■ **Brief**: Reproduce each of the items below verbatim, keeping them in their original order.

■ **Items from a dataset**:
-- BEGIN --

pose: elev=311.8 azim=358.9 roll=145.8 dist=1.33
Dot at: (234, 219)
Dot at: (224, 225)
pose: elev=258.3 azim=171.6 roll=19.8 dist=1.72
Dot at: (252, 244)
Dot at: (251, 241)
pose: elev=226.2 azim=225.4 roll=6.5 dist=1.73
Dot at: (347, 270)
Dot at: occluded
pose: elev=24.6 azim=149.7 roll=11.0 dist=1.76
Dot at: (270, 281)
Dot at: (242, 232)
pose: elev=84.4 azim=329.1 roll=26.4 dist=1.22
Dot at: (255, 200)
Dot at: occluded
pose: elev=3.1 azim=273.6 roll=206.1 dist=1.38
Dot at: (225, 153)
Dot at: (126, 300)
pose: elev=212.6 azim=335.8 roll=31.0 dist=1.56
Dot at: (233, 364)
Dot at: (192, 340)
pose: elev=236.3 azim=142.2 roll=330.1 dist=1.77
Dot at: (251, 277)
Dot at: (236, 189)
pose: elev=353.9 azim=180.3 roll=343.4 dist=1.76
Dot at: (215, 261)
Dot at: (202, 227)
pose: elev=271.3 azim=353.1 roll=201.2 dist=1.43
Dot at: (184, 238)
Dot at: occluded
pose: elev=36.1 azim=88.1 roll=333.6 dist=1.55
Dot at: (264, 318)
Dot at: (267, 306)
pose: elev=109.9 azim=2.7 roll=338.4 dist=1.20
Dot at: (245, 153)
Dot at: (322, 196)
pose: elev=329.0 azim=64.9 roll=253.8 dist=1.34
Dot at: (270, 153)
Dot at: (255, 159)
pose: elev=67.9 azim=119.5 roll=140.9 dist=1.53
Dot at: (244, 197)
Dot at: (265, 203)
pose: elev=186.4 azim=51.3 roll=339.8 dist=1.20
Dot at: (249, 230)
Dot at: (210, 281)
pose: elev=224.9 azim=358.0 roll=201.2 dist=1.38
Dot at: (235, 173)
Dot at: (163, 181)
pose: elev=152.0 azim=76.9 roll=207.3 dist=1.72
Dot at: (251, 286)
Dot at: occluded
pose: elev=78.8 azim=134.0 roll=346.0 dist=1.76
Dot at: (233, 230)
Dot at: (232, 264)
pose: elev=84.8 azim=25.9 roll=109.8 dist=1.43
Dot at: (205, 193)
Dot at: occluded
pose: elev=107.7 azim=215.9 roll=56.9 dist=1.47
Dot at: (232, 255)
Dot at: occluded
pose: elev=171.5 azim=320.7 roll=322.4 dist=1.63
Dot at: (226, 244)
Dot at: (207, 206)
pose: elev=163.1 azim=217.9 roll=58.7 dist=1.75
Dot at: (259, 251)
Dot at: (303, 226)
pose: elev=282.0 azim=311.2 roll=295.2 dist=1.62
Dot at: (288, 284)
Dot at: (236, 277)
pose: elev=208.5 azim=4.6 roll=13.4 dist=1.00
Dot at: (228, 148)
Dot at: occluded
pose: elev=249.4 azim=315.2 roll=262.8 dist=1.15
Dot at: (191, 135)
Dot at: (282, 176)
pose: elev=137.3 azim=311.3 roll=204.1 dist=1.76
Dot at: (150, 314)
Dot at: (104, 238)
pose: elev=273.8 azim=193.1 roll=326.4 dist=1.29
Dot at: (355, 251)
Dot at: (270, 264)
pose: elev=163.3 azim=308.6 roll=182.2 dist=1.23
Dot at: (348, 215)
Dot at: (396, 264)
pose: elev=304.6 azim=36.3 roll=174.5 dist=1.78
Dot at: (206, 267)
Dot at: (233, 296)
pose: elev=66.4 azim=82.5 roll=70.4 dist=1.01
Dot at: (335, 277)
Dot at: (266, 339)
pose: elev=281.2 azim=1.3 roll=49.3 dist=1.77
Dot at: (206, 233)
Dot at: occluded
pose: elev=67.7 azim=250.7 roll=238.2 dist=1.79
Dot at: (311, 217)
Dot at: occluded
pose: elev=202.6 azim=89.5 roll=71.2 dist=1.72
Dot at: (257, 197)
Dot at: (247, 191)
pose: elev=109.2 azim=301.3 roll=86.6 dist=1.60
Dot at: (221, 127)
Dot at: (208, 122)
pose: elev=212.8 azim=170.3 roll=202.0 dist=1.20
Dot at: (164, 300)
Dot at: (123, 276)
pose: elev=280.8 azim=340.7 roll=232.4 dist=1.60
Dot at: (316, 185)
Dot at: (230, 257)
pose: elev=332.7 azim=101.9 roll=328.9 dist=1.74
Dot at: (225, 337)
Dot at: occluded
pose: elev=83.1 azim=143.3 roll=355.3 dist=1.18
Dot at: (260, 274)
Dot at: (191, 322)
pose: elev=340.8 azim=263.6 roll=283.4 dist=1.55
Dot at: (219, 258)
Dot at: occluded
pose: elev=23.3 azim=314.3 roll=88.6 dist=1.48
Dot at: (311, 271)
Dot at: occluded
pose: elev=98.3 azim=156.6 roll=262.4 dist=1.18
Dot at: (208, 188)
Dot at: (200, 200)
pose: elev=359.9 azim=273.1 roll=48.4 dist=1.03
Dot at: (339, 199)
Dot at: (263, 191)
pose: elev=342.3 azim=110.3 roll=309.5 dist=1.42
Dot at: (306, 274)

-- END --

■ **Final result**:
pose: elev=311.8 azim=358.9 roll=145.8 dist=1.33
Dot at: (234, 219)
Dot at: (224, 225)
pose: elev=258.3 azim=171.6 roll=19.8 dist=1.72
Dot at: (252, 244)
Dot at: (251, 241)
pose: elev=226.2 azim=225.4 roll=6.5 dist=1.73
Dot at: (347, 270)
Dot at: occluded
pose: elev=24.6 azim=149.7 roll=11.0 dist=1.76
Dot at: (270, 281)
Dot at: (242, 232)
pose: elev=84.4 azim=329.1 roll=26.4 dist=1.22
Dot at: (255, 200)
Dot at: occluded
pose: elev=3.1 azim=273.6 roll=206.1 dist=1.38
Dot at: (225, 153)
Dot at: (126, 300)
pose: elev=212.6 azim=335.8 roll=31.0 dist=1.56
Dot at: (233, 364)
Dot at: (192, 340)
pose: elev=236.3 azim=142.2 roll=330.1 dist=1.77
Dot at: (251, 277)
Dot at: (236, 189)
pose: elev=353.9 azim=180.3 roll=343.4 dist=1.76
Dot at: (215, 261)
Dot at: (202, 227)
pose: elev=271.3 azim=353.1 roll=201.2 dist=1.43
Dot at: (184, 238)
Dot at: occluded
pose: elev=36.1 azim=88.1 roll=333.6 dist=1.55
Dot at: (264, 318)
Dot at: (267, 306)
pose: elev=109.9 azim=2.7 roll=338.4 dist=1.20
Dot at: (245, 153)
Dot at: (322, 196)
pose: elev=329.0 azim=64.9 roll=253.8 dist=1.34
Dot at: (270, 153)
Dot at: (255, 159)
pose: elev=67.9 azim=119.5 roll=140.9 dist=1.53
Dot at: (244, 197)
Dot at: (265, 203)
pose: elev=186.4 azim=51.3 roll=339.8 dist=1.20
Dot at: (249, 230)
Dot at: (210, 281)
pose: elev=224.9 azim=358.0 roll=201.2 dist=1.38
Dot at: (235, 173)
Dot at: (163, 181)
pose: elev=152.0 azim=76.9 roll=207.3 dist=1.72
Dot at: (251, 286)
Dot at: occluded
pose: elev=78.8 azim=134.0 roll=346.0 dist=1.76
Dot at: (233, 230)
Dot at: (232, 264)
pose: elev=84.8 azim=25.9 roll=109.8 dist=1.43
Dot at: (205, 193)
Dot at: occluded
pose: elev=107.7 azim=215.9 roll=56.9 dist=1.47
Dot at: (232, 255)
Dot at: occluded
pose: elev=171.5 azim=320.7 roll=322.4 dist=1.63
Dot at: (226, 244)
Dot at: (207, 206)
pose: elev=163.1 azim=217.9 roll=58.7 dist=1.75
Dot at: (259, 251)
Dot at: (303, 226)
pose: elev=282.0 azim=311.2 roll=295.2 dist=1.62
Dot at: (288, 284)
Dot at: (236, 277)
pose: elev=208.5 azim=4.6 roll=13.4 dist=1.00
Dot at: (228, 148)
Dot at: occluded
pose: elev=249.4 azim=315.2 roll=262.8 dist=1.15
Dot at: (191, 135)
Dot at: (282, 176)
pose: elev=137.3 azim=311.3 roll=204.1 dist=1.76
Dot at: (150, 314)
Dot at: (104, 238)
pose: elev=273.8 azim=193.1 roll=326.4 dist=1.29
Dot at: (355, 251)
Dot at: (270, 264)
pose: elev=163.3 azim=308.6 roll=182.2 dist=1.23
Dot at: (348, 215)
Dot at: (396, 264)
pose: elev=304.6 azim=36.3 roll=174.5 dist=1.78
Dot at: (206, 267)
Dot at: (233, 296)
pose: elev=66.4 azim=82.5 roll=70.4 dist=1.01
Dot at: (335, 277)
Dot at: (266, 339)
pose: elev=281.2 azim=1.3 roll=49.3 dist=1.77
Dot at: (206, 233)
Dot at: occluded
pose: elev=67.7 azim=250.7 roll=238.2 dist=1.79
Dot at: (311, 217)
Dot at: occluded
pose: elev=202.6 azim=89.5 roll=71.2 dist=1.72
Dot at: (257, 197)
Dot at: (247, 191)
pose: elev=109.2 azim=301.3 roll=86.6 dist=1.60
Dot at: (221, 127)
Dot at: (208, 122)
pose: elev=212.8 azim=170.3 roll=202.0 dist=1.20
Dot at: (164, 300)
Dot at: (123, 276)
pose: elev=280.8 azim=340.7 roll=232.4 dist=1.60
Dot at: (316, 185)
Dot at: (230, 257)
pose: elev=332.7 azim=101.9 roll=328.9 dist=1.74
Dot at: (225, 337)
Dot at: occluded
pose: elev=83.1 azim=143.3 roll=355.3 dist=1.18
Dot at: (260, 274)
Dot at: (191, 322)
pose: elev=340.8 azim=263.6 roll=283.4 dist=1.55
Dot at: (219, 258)
Dot at: occluded
pose: elev=23.3 azim=314.3 roll=88.6 dist=1.48
Dot at: (311, 271)
Dot at: occluded
pose: elev=98.3 azim=156.6 roll=262.4 dist=1.18
Dot at: (208, 188)
Dot at: (200, 200)
pose: elev=359.9 azim=273.1 roll=48.4 dist=1.03
Dot at: (339, 199)
Dot at: (263, 191)
pose: elev=342.3 azim=110.3 roll=309.5 dist=1.42
Dot at: (306, 274)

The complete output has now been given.